Preparation Of Anticoagulant Hyperbranched Polymers And Their Properties

Hyperbranched polymers have attracted significant interests because of their unique architecture and high density of their functional groups. Herein, the aliphatic water-soluble hyperbranched polyester nanoparticles with sulfonic acid functional groups (HBPE-SO3 NPs) were synthesized and characterized. They are amphiphilic polymeric nanoparticles with hydrophobic hyperbranched polyester (HBPE) core and hydrophilic sulfonic acid terminal groups. The biocompatibility and anticoagulant effect of the HBPE-SO3 NPs were investigated using coagulation tests, hemolysis assay, morphological changes of red blood cells, complement and platelet activation detection, and cytotoxicity.
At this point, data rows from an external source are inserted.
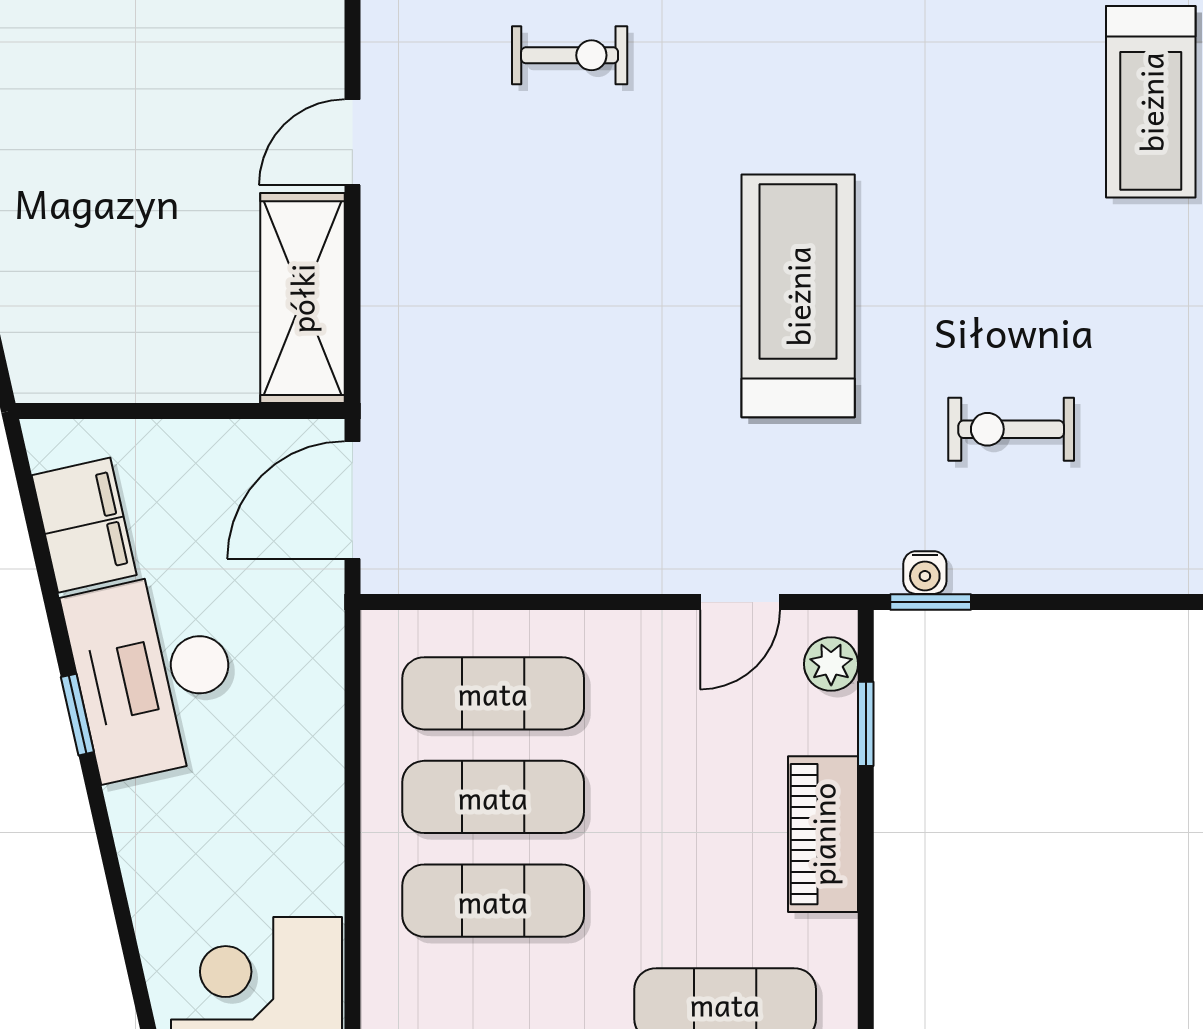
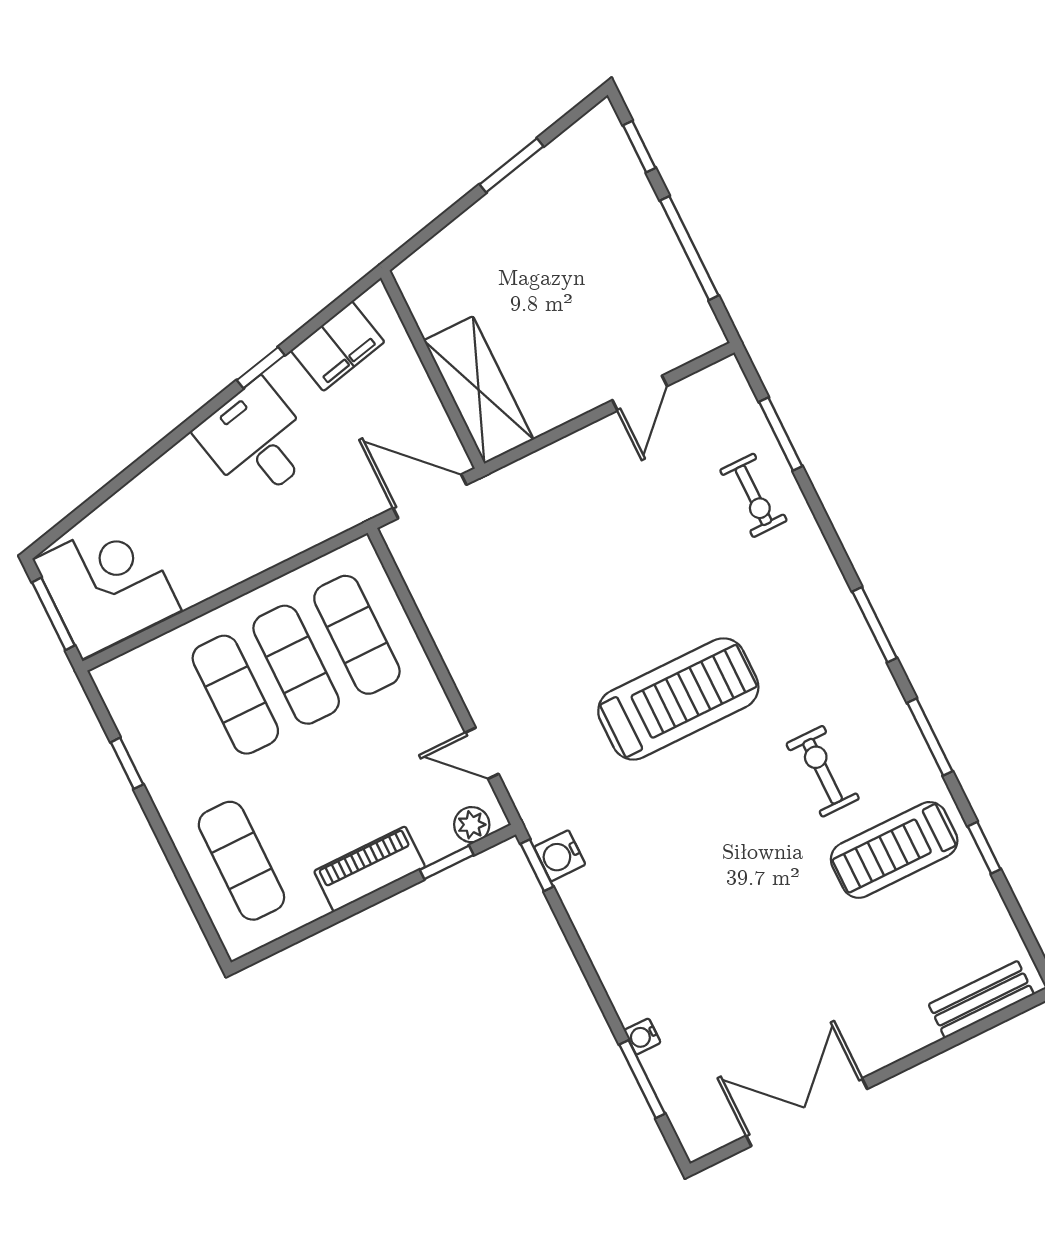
door: (352, 142) -> (640, 393), swing flipped
shelving: (302, 298) -> (479, 390), moved, turned 90
exercise bike: (1011, 429) -> (823, 771), moved
water cooler: (925, 573) -> (560, 856), width x1.38, depth x1.38
desk: (154, 675) -> (256, 441), width x0.73
window: (77, 715) -> (261, 368), moved

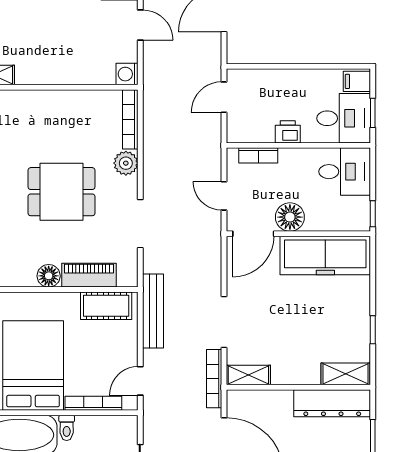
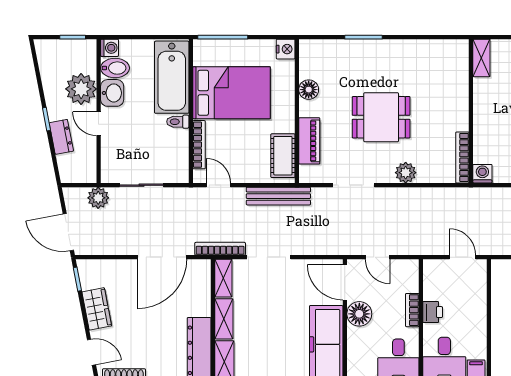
bookcase: (130, 119) -> (462, 157), moved, turned -90
bookcase: (258, 155) -> (412, 310), moved
dining table: (61, 192) -> (381, 117), turned 90
door: (224, 196) -> (377, 257), swing flipped
floor lamp: (49, 276) -> (309, 90), moved
shelving: (296, 374) -> (224, 319), added

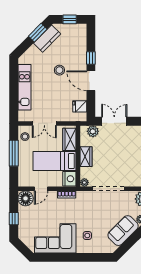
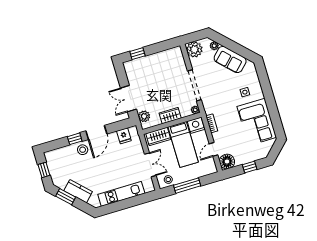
kitchen counter: (47, 39) -> (78, 191), moved
stool: (59, 70) -> (83, 150), moved
door: (41, 189) -> (213, 149), swing flipped

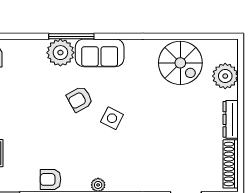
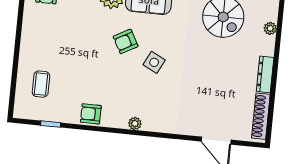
plant: (225, 76) -> (270, 28), width x0.53, depth x0.53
The results comfirmed that the sulfonic acid terminal groups can substantially enhance the anticoagulant property of HBPE, and the HBPE-SO3 NPs have the potential to be used in nanomedicine due to their good bioproperties.To test and verify the above method had general applicability, the water-soluble hyperbranched polyester nanoparticles with carboxylic acid functional group (HBPE-CA NPs) are synthesized and characterized. They have amphiphilic structure that include HBPE core and hydrophilic carboxylated terminal groups. Biosafety assessment tests of the HBPE-CA NPs include coagulation times, hemolysis, complement activation, platelet activation and cytotoxicity are performed. The results show that the HBPE-CA NPs exhibit good hemocompatibility that strongly depend on the amphiphilic structure. Moreover, the results also indicate the non-cytotoxicity of the HBPE-CA NPs.To improve the hemocompatibility of glass, the surface of glass was modified by DMPA to build the hyperbranched polyester structure. We characterized the HBPE modified glass (G-DMPA) by fourier transform infrared spectroscopy, X-ray photoelectron spectroscopy, atomic force microscope and water contact angle. Anticoagulation assessment tests include platelet adhesion experiment and whole blood adhesion. The results indicate that the anticoagulant property of G-DMPA surface was enhance by HBPE structure.